LANDTAG STEIERMARK
XV. GESETZGEBUNGSPERIODE


EZ/OZ: 1568/1

Selbstständiger Antrag von Abgeordneten (§ 21 GeoLT)

eingebracht am 26.09.2007, 10:25:18


Landtagsabgeordnete(r): Ernest Kaltenegger (KPÖ), Werner Murgg (KPÖ)
Fraktion(en): KPÖ
Zuständiger Ausschuss: -
Regierungsmitglied(er): Manfred Wegscheider

Betreff:
Novellierung des Stmk. Abfallwirtschaftsgesetzes 2004

Abfall ist ein "negatives" Gut, d.h. gesellschaftliches Ziel ist es, Abfälle wo es geht zu vermeiden. Für private Abfallwirtschaftsunternehmen ist Abfallvermeidung dagegen kontraproduktiv, weil es das Marktvolumen und die Profite einengen würde.
Private bieten nur an, wofür direkt Kaufkraft vorhanden ist. Öffentliche Unternehmen erbringen dagegen im Bereich der Abfallwirtschaft oft Zusatzleistungen, die im Interesse der Bevölkerung liegen und zu denen sie gesetzlich nicht verpflichtet sind: Genannt seien: Problemstoffsammlungen, Abfallwirtschaftshöfe etc.
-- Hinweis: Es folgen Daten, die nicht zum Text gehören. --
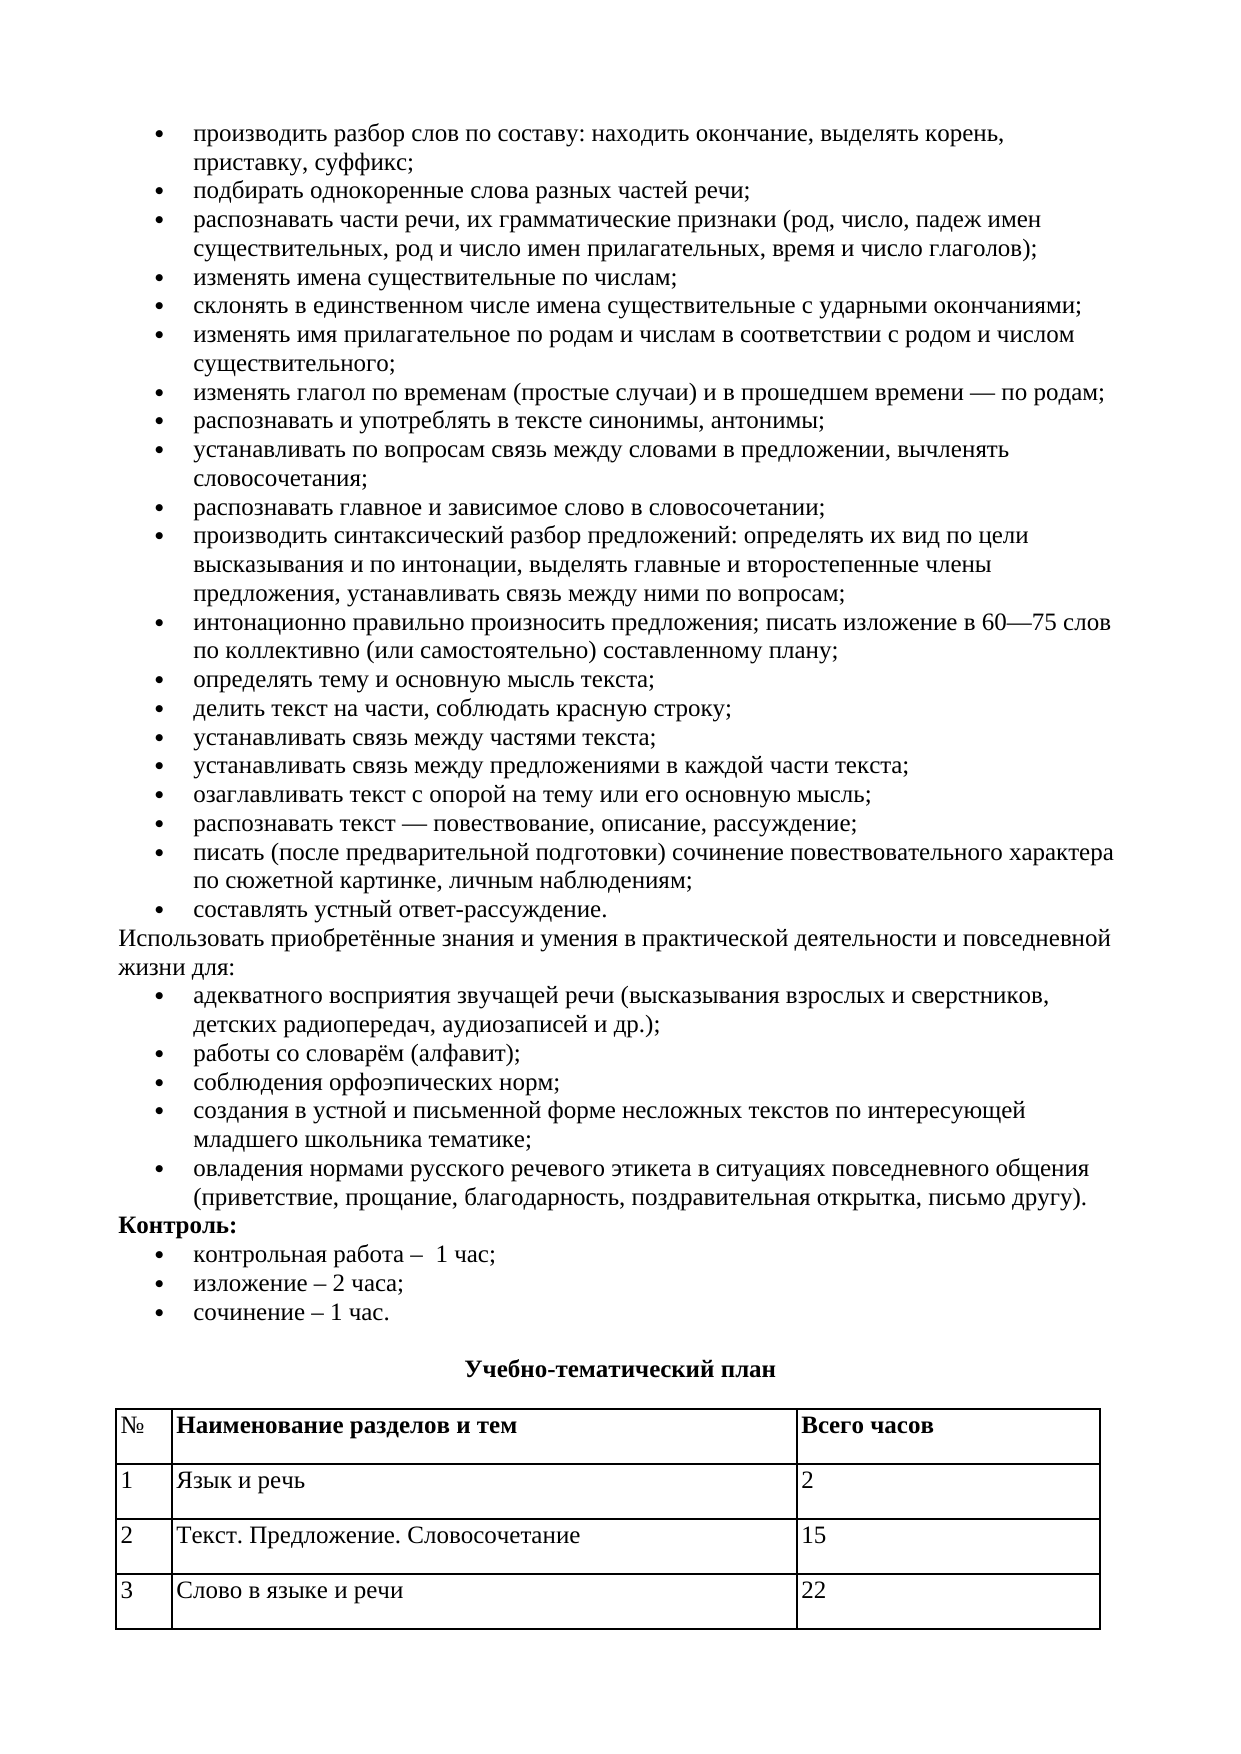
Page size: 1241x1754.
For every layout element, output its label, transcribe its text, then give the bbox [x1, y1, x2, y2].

Privatisierung und Liberalisierung führen auch im Bereich der Abfallentsorgung zu einer unsozialen Umverteilung, denn während Grußkunden über eine entsprechende Marktmacht verfügen, Preissenkungen auszuverhandeln, sind die einzelnen Haushalte dazu nicht in der Lage. Während Haushalte unter steigenden Müllgebühren leiden, wird die Ware "Müll" gleichzeitig zu einer immer größeren Profitquelle für Abfallwirtschaftskonzerne. Um dem entgegenzuwirken muss der Einfluss der öffentlichen Hand in der Abfallentsorgung gestärkt werden.

Es wird daher der

Antrag

gestellt:

Der Landtag wolle beschließen:

Die Landesregierung wird aufgefordert, eine Regierungsvorlage zur Novellierung des Steiermärkischen Abfallwirtschaftsgesetzes 2004 auszuarbeiten und dem Landtag zur Beschlussfassung vorzulegen, wobei folgende Punkte Berücksichtigung finden:
  1. § 6 wird so geändert, dass folgendem Gedanken Rechnung getragen wird: Schaffung von öffentlichen Unternehmungen für Sammlung, Abfuhr und Behandlung der Abfälle auf der Ebene der Abfallwirtschaftsverbände. Die Gemeinden können sich dieser Unternehmen bei der Sammlung und Abfuhr bedienen, sofern sie nicht über eigene Unternehmen dafür verfügen. Diesen öffentlichen Unternehmen sind alle Abfälle aus Haushalten, Gewerbe und Industrie anzudienen.
  2. § 7  und § 14 werden dergestalt geändert, dass die Möglichkeit sich "privater Entsorger" bei der Besorgung der öffentlichen Abfuhr zu bedienen gestrichen wird.
  3. § 13 wird in der Form novelliert, dass die den Haushalten vorgeschriebenen Müllgebühren sich nicht an einem sturen Kosteneckungsprinzip orientieren, sondern vielmehr soziale Müllgebühren für Haushalte auf einer einheitlichen Berechnungsgrundlage erreicht werden. In die Müllgebühren für die Entsorgung von Industrie und Gewerbe werden die Kosten eingerechnet, die für Maßnahmen der Abfallvermeidung, den Betrieb von Altstoffsammelzentren und Problemstoffsammelstellen, die Abfall- und Umweltberatung sowie Projekte zur Förderung einer nachhaltigen Abfall- und Stoffflussswirtschaft erforderlich sind.